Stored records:
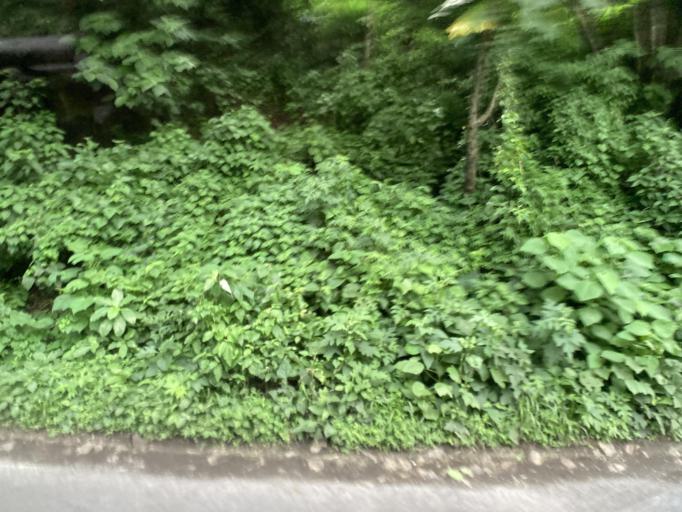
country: GT
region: Guatemala
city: Villa Canales
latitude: 14.4305
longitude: -90.5352
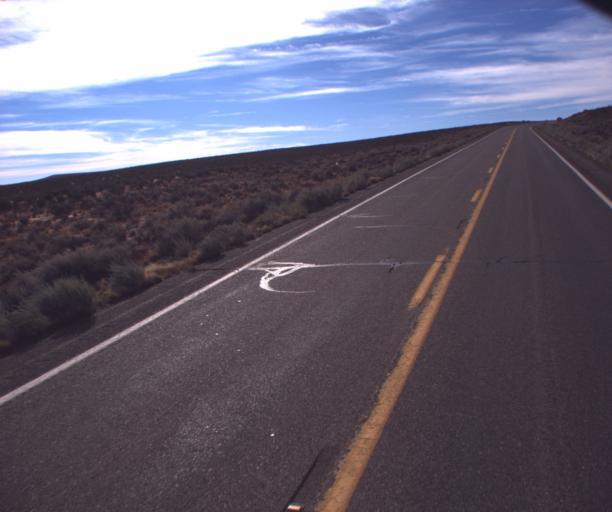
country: US
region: Arizona
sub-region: Coconino County
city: LeChee
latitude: 36.8161
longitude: -111.3066
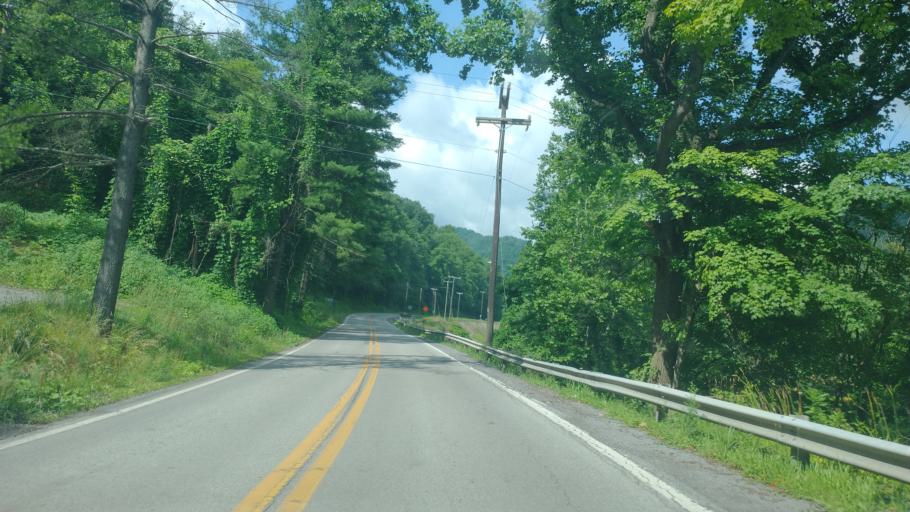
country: US
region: West Virginia
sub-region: McDowell County
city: Welch
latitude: 37.4118
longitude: -81.4535
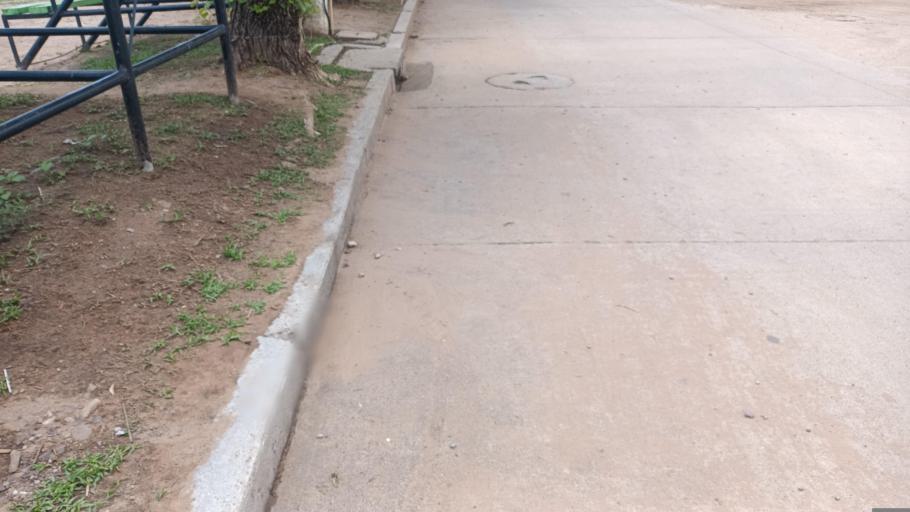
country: BO
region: Tarija
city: Entre Rios
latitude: -21.5297
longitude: -64.1729
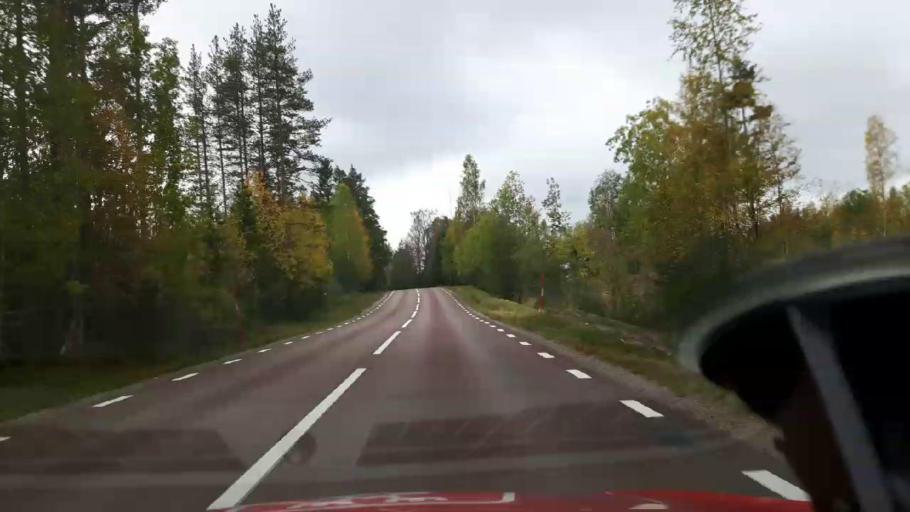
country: SE
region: Jaemtland
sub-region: Harjedalens Kommun
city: Sveg
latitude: 62.2007
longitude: 14.8528
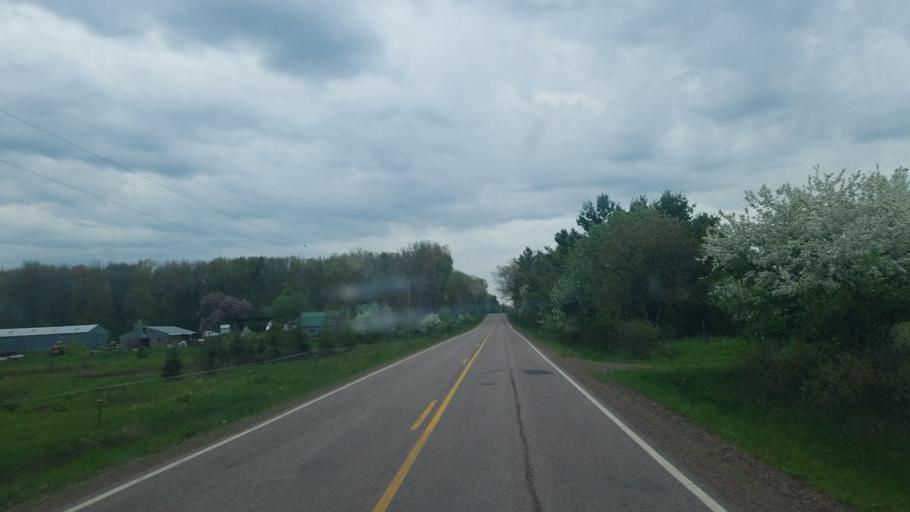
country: US
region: Wisconsin
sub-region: Wood County
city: Marshfield
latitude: 44.4654
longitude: -90.2801
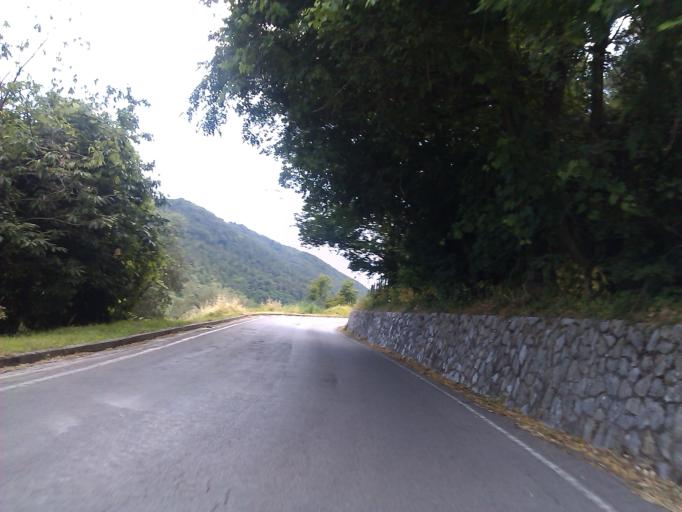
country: IT
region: Tuscany
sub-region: Provincia di Prato
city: Montemurlo
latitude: 43.9600
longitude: 11.0446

Set exercise: Please rewrite the records, starting with the line that contains "latitude: 62.2007" and going on through the end of the records, with "city" replaced by "town" and all else unchanged. Leave the pictures out of your answer.

Right answer:
latitude: 62.2007
longitude: 14.8528
country: US
region: Wisconsin
sub-region: Wood County
town: Marshfield
latitude: 44.4654
longitude: -90.2801
country: IT
region: Tuscany
sub-region: Provincia di Prato
town: Montemurlo
latitude: 43.9600
longitude: 11.0446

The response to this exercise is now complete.